The foregoing and other features and aspects of the invention will be best understood with reference to the following description of certain exemplary embodiments of the invention, when read in conjunction with the accompanying drawings, wherein:

FIG. 1 shows an oblique view of a sectorial force balanced conventional bit in accordance with an exemplary embodiment;

FIG. 2 shows a perspective view of a cutter loading diagram across a drill bit profile in accordance with an exemplary embodiment;

FIG. 3 shows a top view of a sectorial force balanced conventional bit illustrating key parameters for sectorial force balancing in accordance with an exemplary embodiment;

FIG. 4 shows an oblique view of a sectorial force balanced bi-center drill bit in accordance with an exemplary embodiment;

FIGS. 5A-B show a diagram illustrating a reamer contact angle for a sectorial force balanced bi-center drill bit in accordance with an exemplary embodiment;

FIG. 6 shows a top view of a sectorial force balanced bi-center drill bit illustrating key parameters for sectorial force balancing in accordance with an exemplary embodiment; and

FIG. 7 shows a method for performing sectorial balancing on a drill bit in accordance with an exemplary embodiment.

FIG. 1 shows an oblique view of a sectorial force balanced conventional bit 100 in accordance with an exemplary embodiment. The sectorial force balanced conventional bit 100, or drill bit, includes a bit body 110 having a threaded connection at one end 120 and a plurality of blades 130 extending from the other end of the bit body 110. The plurality of blades 130 form the cutting surface of the sectorial force balanced conventional bit 100. These plurality of blades 130 may be coupled to the bit body 110 or may be integrally formed into the bit body 110. A plurality of cutters 140 are coupled to each of the blades 130 and extend from the blades to cut through earth formations when the sectorial force balanced conventional bit 100 is rotated during drilling. The cutters 140 deform the earth formation by scraping and shearing.

## Data
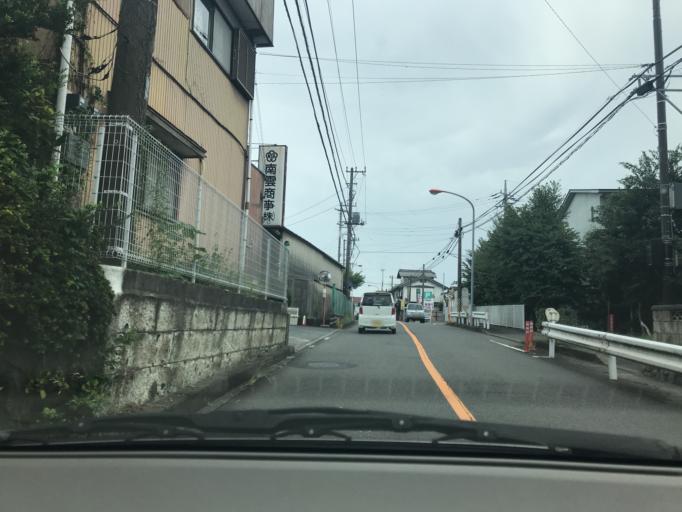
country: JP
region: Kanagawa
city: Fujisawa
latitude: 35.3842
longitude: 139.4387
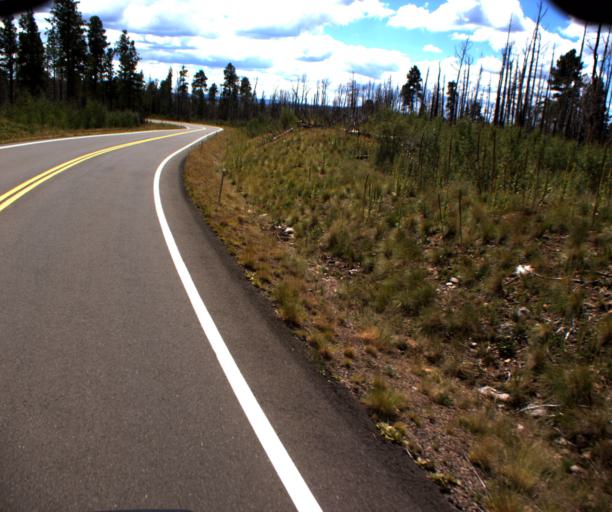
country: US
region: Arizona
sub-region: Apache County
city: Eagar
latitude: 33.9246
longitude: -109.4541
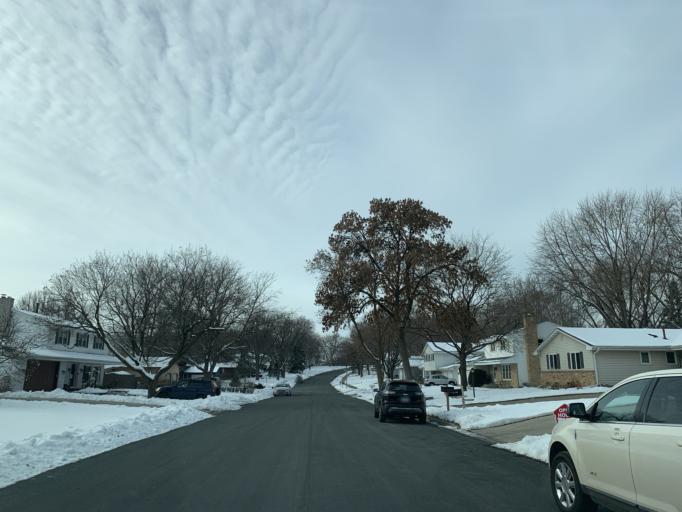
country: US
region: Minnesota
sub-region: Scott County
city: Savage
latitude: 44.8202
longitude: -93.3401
...
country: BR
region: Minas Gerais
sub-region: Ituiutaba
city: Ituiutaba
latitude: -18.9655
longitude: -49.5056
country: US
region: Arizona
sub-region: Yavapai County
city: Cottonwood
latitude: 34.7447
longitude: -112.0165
...
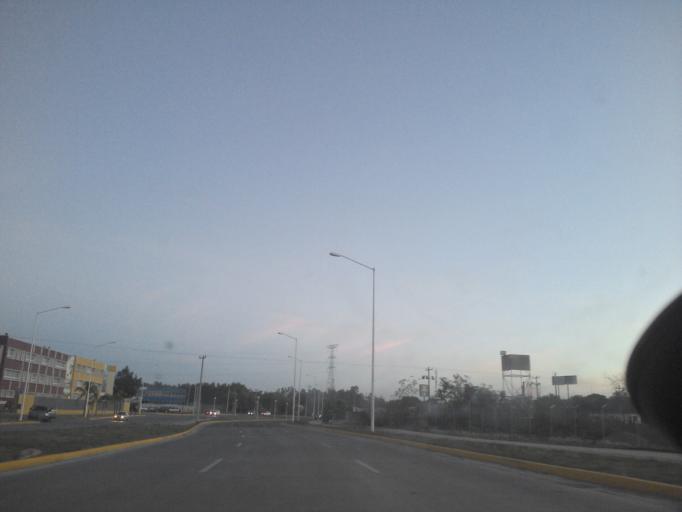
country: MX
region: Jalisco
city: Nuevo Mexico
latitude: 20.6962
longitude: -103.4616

## Brief 1
Reproduce the part of the drill bit text running from "FIG. 6 shows" down to "bit in accordance with an exemplary embodiment.".
## Brief 2
Arrange the lines of the records from the one containing "city: Eagar" down to the one containing "longitude: -93.3401", both included, as a Markdown table with the columns No. and Line. Skip blank lines and leave the pictures out.
The drill bit text has no connection to the records.

## Response 1
FIG. 6 shows a top view of a sectorial force balanced bi-center drill bit illustrating key parameters for sectorial force balancing in accordance with an exemplary embodiment; and

FIG. 7 shows a method for performing sectorial balancing on a drill bit in accordance with an exemplary embodiment.

## Response 2
| No. | Line |
|---|---|
| 1 | city: Eagar |
| 2 | latitude: 33.9246 |
| 3 | longitude: -109.4541 |
| 4 | country: US |
| 5 | region: Minnesota |
| 6 | sub-region: Scott County |
| 7 | city: Savage |
| 8 | latitude: 44.8202 |
| 9 | longitude: -93.3401 |